Extract every entry word for word. Skip the pictures.

RECORDS SHOWN>

• • • •

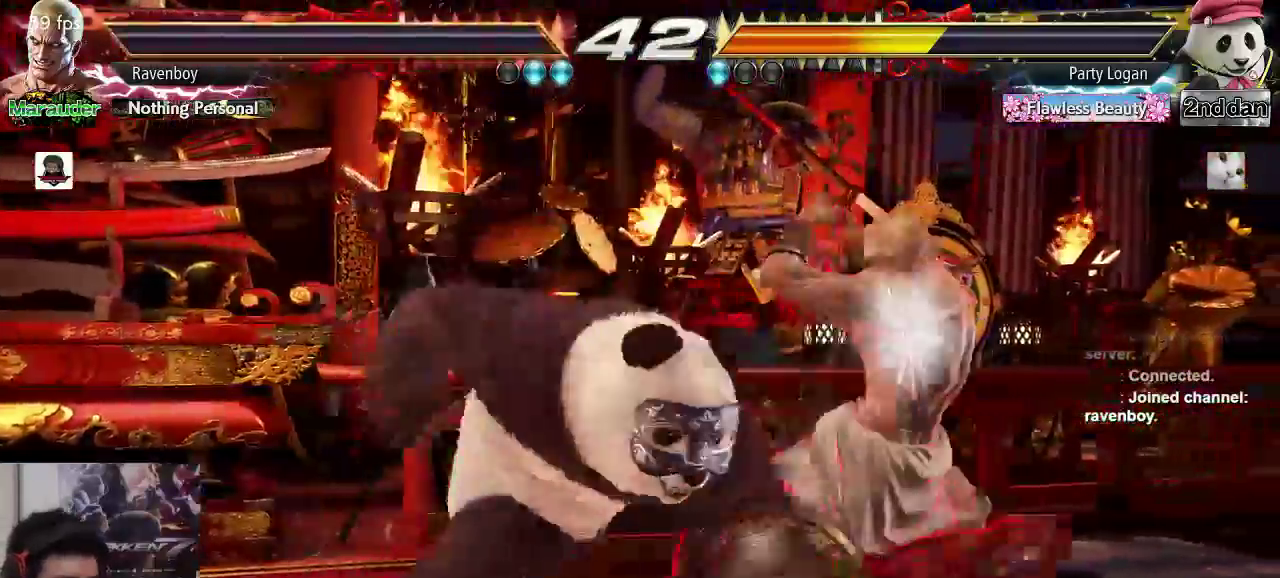
{"buttons": [], "left_stick": "center", "events": [[67, "left_stick", "center"], [133, "SQUARE", "down"], [183, "SQUARE", "up"], [250, "SQUARE", "down"], [317, "SQUARE", "up"]]}
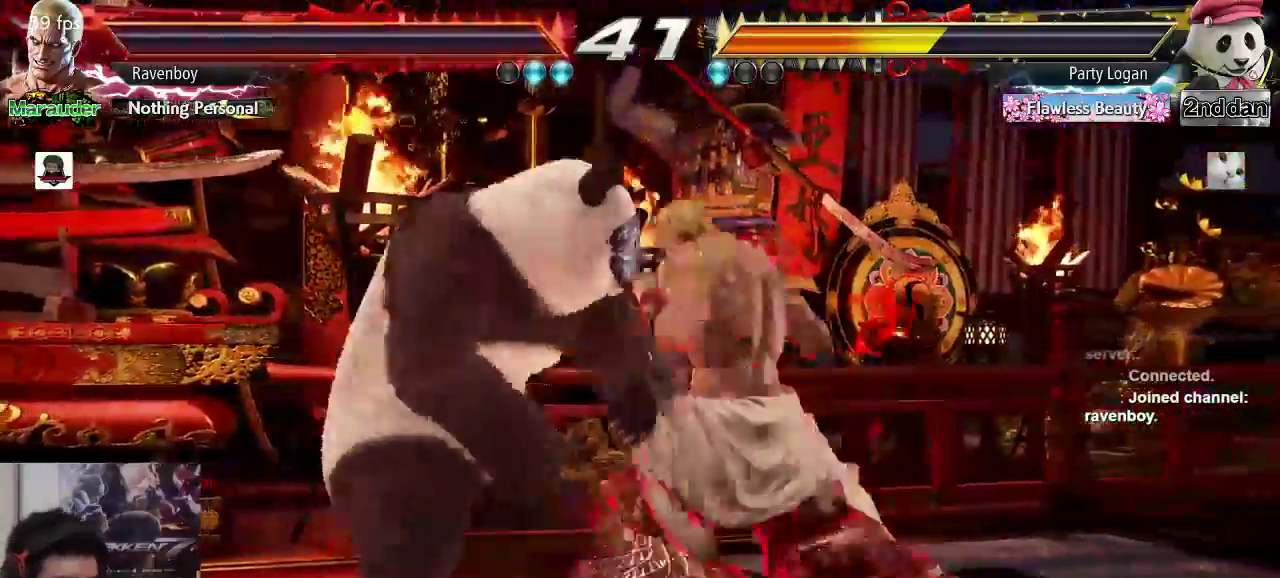
{"buttons": [], "left_stick": "center"}
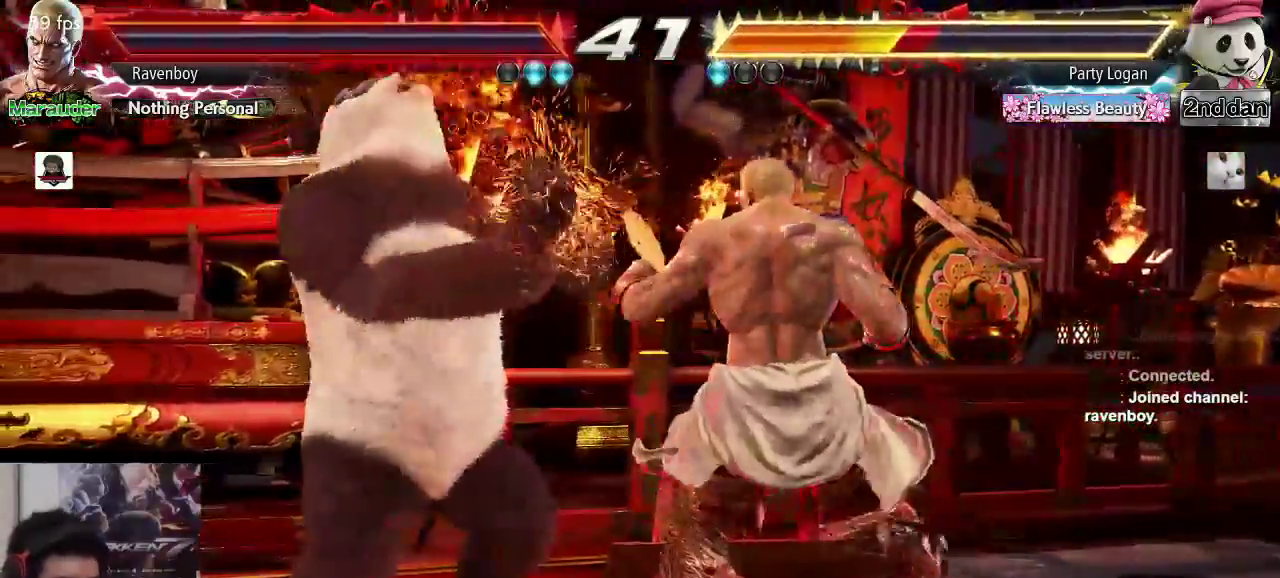
{"buttons": [], "left_stick": "center", "events": [[17, "SQUARE", "down"], [17, "TRIANGLE", "down"], [83, "SQUARE", "up"], [83, "TRIANGLE", "up"]]}
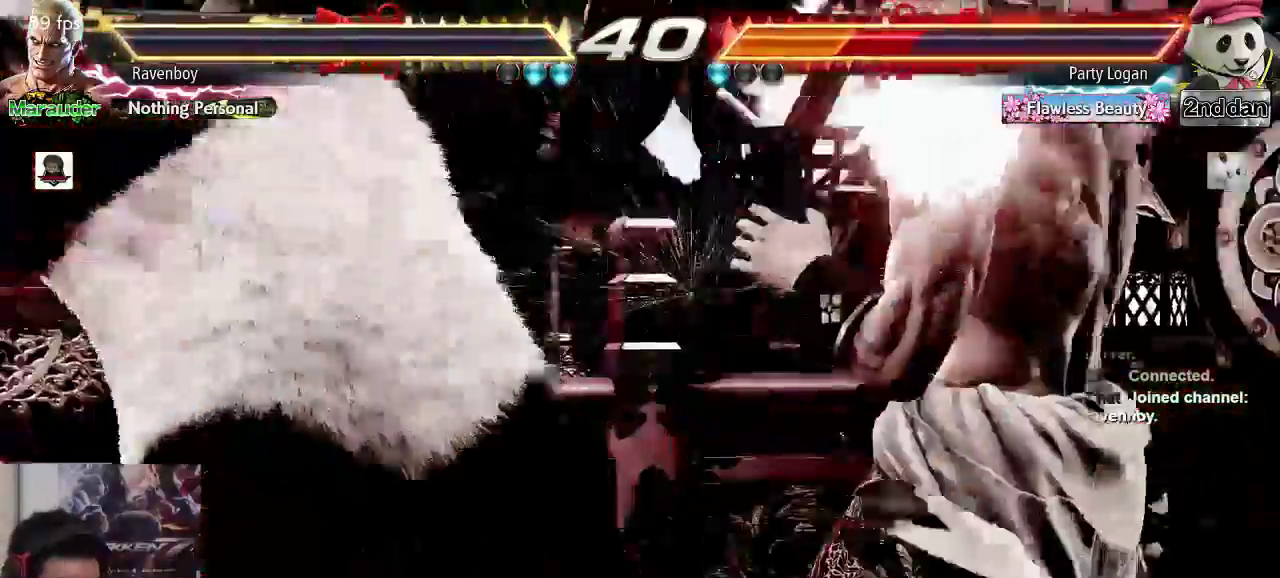
{"buttons": [], "left_stick": "center", "events": []}
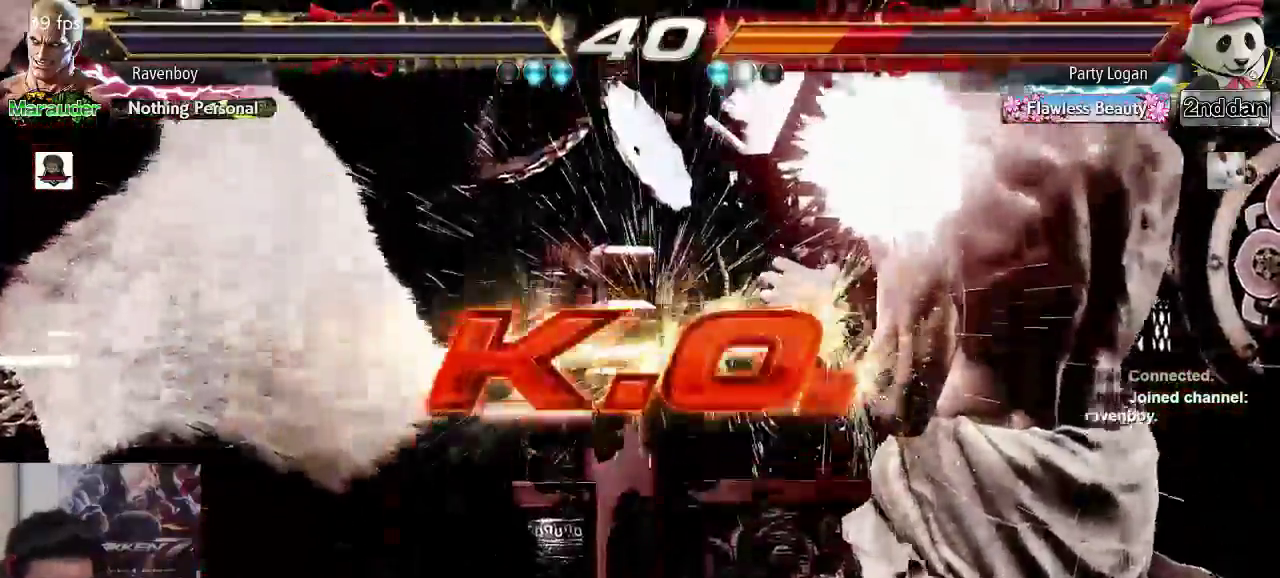
{"buttons": [], "left_stick": "center", "events": []}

• • • •

FINAL ANSWER>
{"buttons": [], "left_stick": "center", "events": [[67, "left_stick", "center"], [133, "SQUARE", "down"], [183, "SQUARE", "up"], [250, "SQUARE", "down"], [317, "SQUARE", "up"]]}
{"buttons": [], "left_stick": "center"}
{"buttons": [], "left_stick": "center", "events": [[17, "SQUARE", "down"], [17, "TRIANGLE", "down"], [83, "SQUARE", "up"], [83, "TRIANGLE", "up"]]}
{"buttons": [], "left_stick": "center", "events": []}
{"buttons": [], "left_stick": "center", "events": []}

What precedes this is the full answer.